▸ **Task requirements**
Continue the interview with Helen Hanson from the point where it stops.

▸ **Document extract**
MWU: Aside from your main characters in each of your books, who is your favorite character and why?
Helen Hanson:  I’d like to sit next to Amir on a long train ride.  His face graces the cover of 3 LIES.  With his background the conversation would be intriguing if not entirely transparent.  We would chat, perhaps sip red wine, and both of us would observe the other passengers.  He would pretend to be someone other than who he really is, in part, for my safety.  Because he would find me charming and wouldn’t want to have to kill me.  When we reached our destination, he would turn left, I would turn right, and we’d never meet again.

MWU: What is one of your favorite chapters or scenes in each of your books and why is it your favorite?
Helen Hanson: I like the quiet scenes where people reflect on their damage.  They struggle with the choices, and in the end, they step out on some kind of faith.   

MWU: From either book, is there a character that you may like to go back to at another time and write about them again?

▸ **Listed entries**

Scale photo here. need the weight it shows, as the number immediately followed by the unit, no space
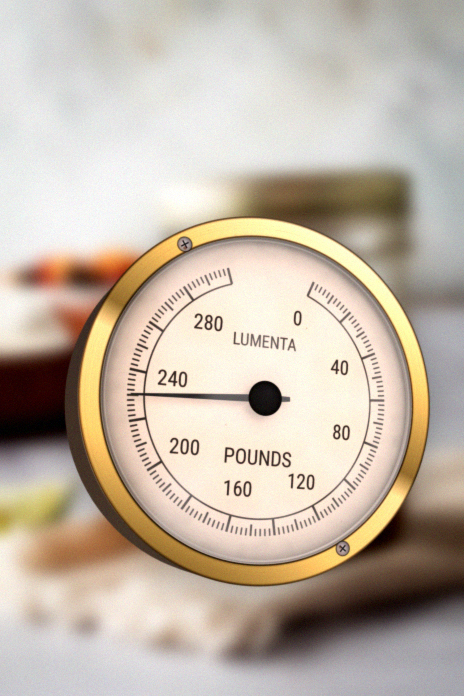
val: 230lb
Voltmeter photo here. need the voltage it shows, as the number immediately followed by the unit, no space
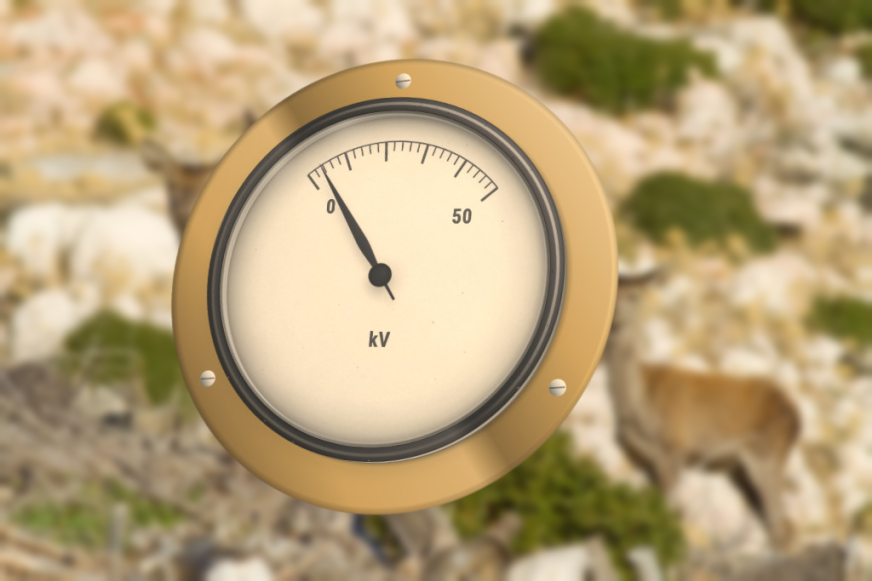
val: 4kV
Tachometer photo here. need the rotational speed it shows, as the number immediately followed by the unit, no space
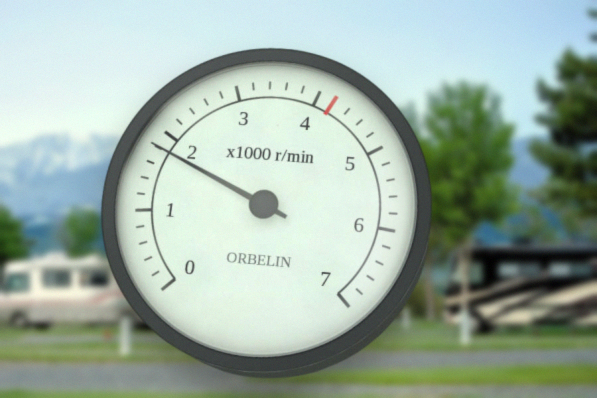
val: 1800rpm
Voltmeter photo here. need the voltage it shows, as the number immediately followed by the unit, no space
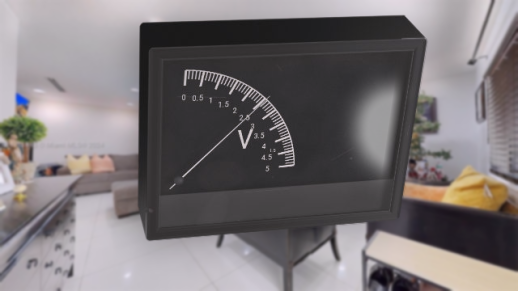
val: 2.5V
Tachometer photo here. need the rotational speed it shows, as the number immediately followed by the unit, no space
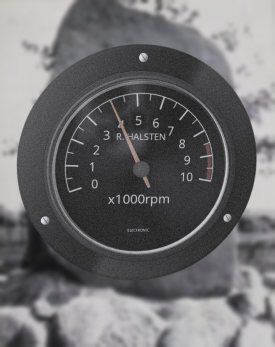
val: 4000rpm
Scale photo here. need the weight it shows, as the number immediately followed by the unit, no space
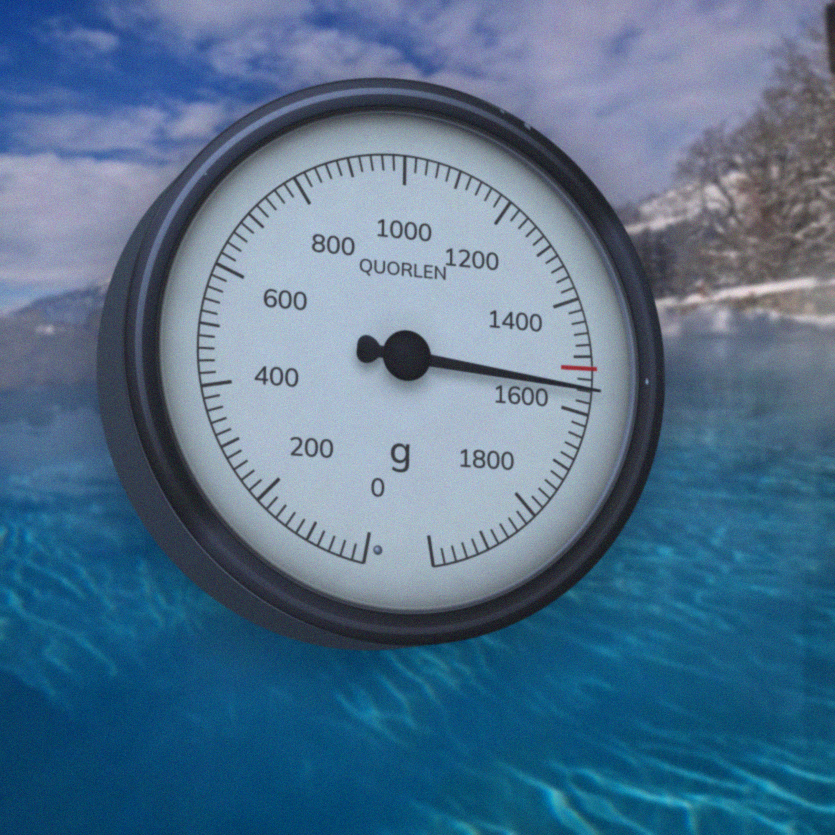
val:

▸ **Written response**
Helen Hanson:  Vonda Creevy appears in both books.  Doug requests that he be featured in his own full-length novel as does Amir.  Clint wants to be left alone, but Paige demands air-time to tell her side of the story.  Maggie and Travis will go anywhere they aren’t hounded by the press.

MWU: Another question I ask every author I interview. Do you ever experience writer’s block? If so, how do you cope with it?
Helen Hanson: My version of writer’s block is: what happens next?  I know how the story ends, but I don’t have a road map of every side road I plan to take.  It’s the same way I travel.  Ooh, let’s stop and see the cup flipper.  No.  We saw the gator farm last time.  How about the world’s largest porcupine?  As a writer, the journey better be fun.  If it’s not entertaining, I might as well stay home.

MWU: I always ask a published author what advice he would give to those of us still working away at their first novel, first draft?
Helen Hanson: Listen:  To your own voice.  To your critics.  To your characters.  Read:  About the craft.  Books in your genre. Books that make you think.

MWU: How much did your writing process change from your first book to your second book?
Helen Hanson: I gained confidence in my voice and what works on the page.  I have to please me first.  Consequently, my first draft was stronger and came together more quickly.  Just as important, I was more attuned to my personal excesses.  Apparently, I have many . . .

MWU: How do you choose your titles for your books? Do you decide on them right away or do you let the story brew for a bit and then choose?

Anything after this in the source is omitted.